= What the task asks =
Images do not belong in the copy; retype the rest of the entries below exactly.

Stored data entries
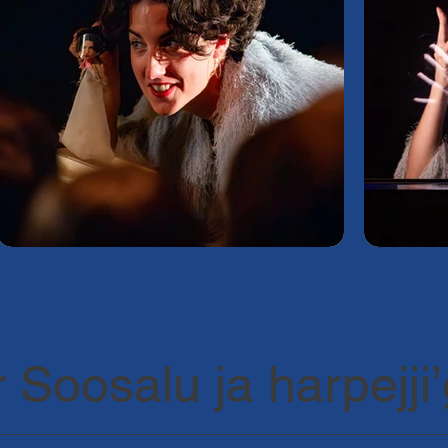
 Soosalu ja harpejji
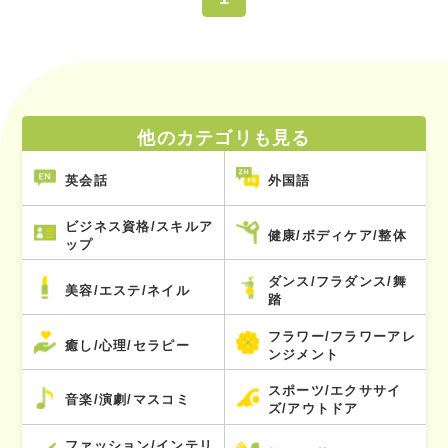
他のカテゴリも見る
英会話
外国語
ビジネス資格/スキルア
健康/ボディケア/整体
ップ
ダンス/フラダンス/舞
美容/エステ/ネイル
踏
フラワー/フラワーアレ
癒し/心理/セラピー
ンジメント
スポーツ/エクササイ
音楽/演劇/マスコミ
ズ/アウトドア
ファッション/インテリ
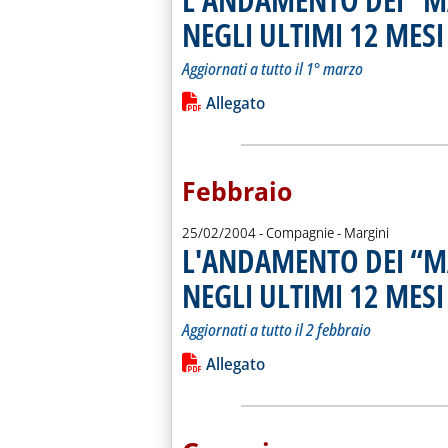
NEGLI ULTIMI 12 MESI
.
.
Aggiornati a tutto il 1° marzo
Leggi tutta la notizia: 'L'ANDAMEN
Lista allegati PDF alla notiz
Allegato
Febbraio
25/02/2004
- Compagnie - Margini
L'ANDAMENTO DEI “M
NEGLI ULTIMI 12 MESI
.
.
Aggiornati a tutto il 2 febbraio
Leggi tutta la notizia: 'L'ANDAMEN
Lista allegati PDF alla notiz
Allegato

= Exercise solution =
 Soosalu ja harpejji
他のカテゴリも見る
英会話
外国語
ビジネス資格/スキルア
健康/ボディケア/整体
ップ
ダンス/フラダンス/舞
美容/エステ/ネイル
踏
フラワー/フラワーアレ
癒し/心理/セラピー
ンジメント
スポーツ/エクササイ
音楽/演劇/マスコミ
ズ/アウトドア
ファッション/インテリ
NEGLI ULTIMI 12 MESI
.
.
Aggiornati a tutto il 1° marzo
Leggi tutta la notizia: 'L'ANDAMEN
Lista allegati PDF alla notiz
Allegato
Febbraio
25/02/2004
- Compagnie - Margini
L'ANDAMENTO DEI “M
NEGLI ULTIMI 12 MESI
.
.
Aggiornati a tutto il 2 febbraio
Leggi tutta la notizia: 'L'ANDAMEN
Lista allegati PDF alla notiz
Allegato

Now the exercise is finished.